Yeah… having grown up in Houston, and having family in/near Galveston, I’ve seen what hurricanes and tropical storms are like up close, and what we get in Dallas is more in the category of torrential rains with a little wind.
I’ve tried explaining the hours and hours of sideways incessant rain of a hurricane or good sized tropical storm here, but people don’t believe me.
And the hail is another one… we definitely get more hail than say… Houston or Austin, but probably 9 times out of 10, it’s little dinky pea-sized stuff, and of that remaining 1 time in ten, probably 9 out of 10 of those don’t get above say… 5/8" in diameter.
The only real acute natural disaster we have here is a tornado, which thankfully, is pretty rare. Flooding happens in the same damn places when it floods, because it’s a little hilly here compared to say… Houston or New Orleans. If my house floods, someone had better have built an Ark, because my house is near one of the highest points for miles.
I was about two miles from Mayfest when that happened, practicing to perform there Sunday. I got one visible dent from a hailstone and that was it. At Mayfest, the hail was so big and so dense that it was breaking through car windows. Then it hit downtown and all those glass clad buildings. I will say that even if the damage didn’t cover that large an area, for the next couple of months, every other car looked like it had a bad case of the pox. When all was said and done, I suspect much of the expense of the hail from that storm was cosmetic outside of the damage done to the downtown skyscrapers.
That’s another difference between tornados/hail and earthquakes/hurricanes. Tornados and hail may be common, but they often have very small areas of damage, whereas earthquakes & hurricanes that do anything often affect wide areas. I’d like to see a comparison like the map in the link with the probabilities at the square meter say, rather than addressing the general area as a whole.
Probably death rates are also a factor…Earthquake deaths are relatively low for the last 70+ years for California. Building safety and awareness has been instrumental for declining death rates, in spite of a huge population increase over the last century.
Most notable:
1906 - San Francisco - 3000+
1933 - Long Beach - 115
1971 - San Fernando - 65
1989 - Loma Prieta - 63
1994 - Northridge - 60
Lowest magnitude that caused a fatality: 5.3 in Daly City in 1957.
Another factoid:
The death toll from the latest tornado outbreak (337) is only 12 short of all the deaths in California (349) from earthquakes from 1933 to present.

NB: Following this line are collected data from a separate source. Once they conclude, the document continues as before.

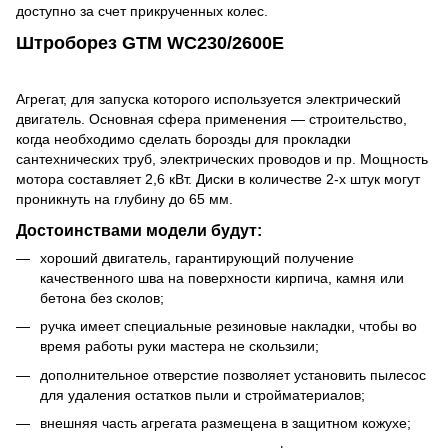
доступно за счет прикрученных колес.
Штроборез GTM WC230/2600E
Агрегат, для запуска которого используется электрический
двигатель. Основная сфера применения ― строительство,
когда необходимо сделать борозды для прокладки
сантехнических труб, электрических проводов и пр. Мощность
мотора составляет 2,6 кВт. Диски в количестве 2-х штук могут
проникнуть на глубину до 65 мм.
Достоинствами модели будут:
хороший двигатель, гарантирующий получение
качественного шва на поверхности кирпича, камня или
бетона без сколов;
ручка имеет специальные резиновые накладки, чтобы во
время работы руки мастера не скользили;
дополнительное отверстие позволяет установить пылесос
для удаления остатков пыли и стройматериалов;
внешняя часть агрегата размещена в защитном кожухе;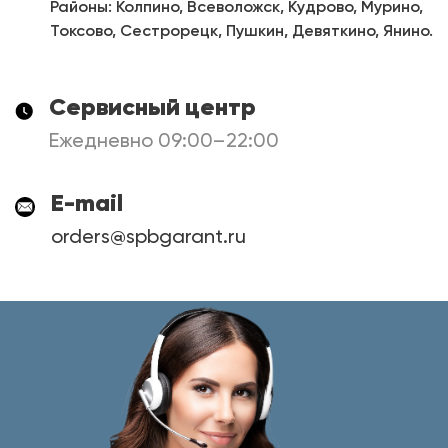
Районы: Колпино, Всеволожск, Кудрово, Мурино,
Токсово, Сестрорецк, Пушкин, Девяткино, Янино.
Сервисный центр
Ежедневно 09:00–22:00
E-mail
orders@spbgarant.ru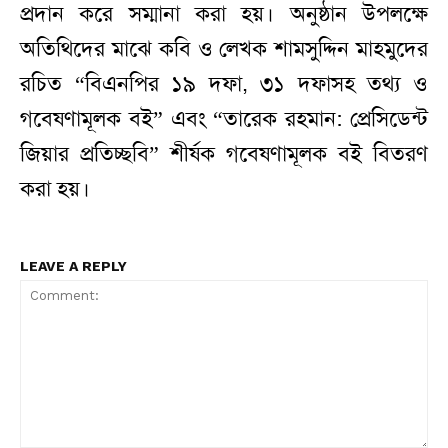
প্রদান করে সম্মানা করা হয়। অনুষ্ঠান উপলক্ষে
অতিথিদের মাঝে কবি ও লেখক শামসুদ্দিন মাহমুদের
রচিত “বিএনপির ১৯ দফা, ৩১ দফাসহ তথ্য ও
গবেষণামূলক বই” এবং “তারেক রহমান: প্রেসিডেন্ট
জিয়ার প্রতিচ্ছবি” শীর্ষক গবেষণামূলক বই বিতরণ
করা হয়।
LEAVE A REPLY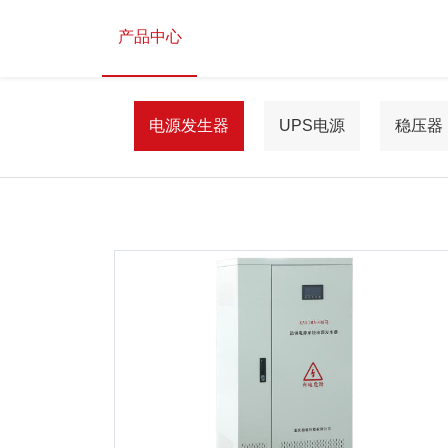
产品中心
电源发生器
UPS电源
稳压器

The chart was produced by a journalist and a couple of graphic artists, who combined available hurricane, earthquake, and tornado data to produce a pretty chart, but not necessarily a useful one. There are many more natural hazards that were not addressed: tsunamis, fires, volcanoes, floods, not to mention man-made hazards such as weak dams and levees, nuclear power plants (especially those located on faults!), chemical plants, terrorism, etc.
I am skeptical of the credibility of the map. Looking at SE Florida, One of those big cities (West Palm?) is colored maroon, while two cities nearby (Ft Lauderdale?, Miami?) are a more neutral color.
I can’t believe that there is that much difference in potential risk at WPB vs Miami (70 miles away?)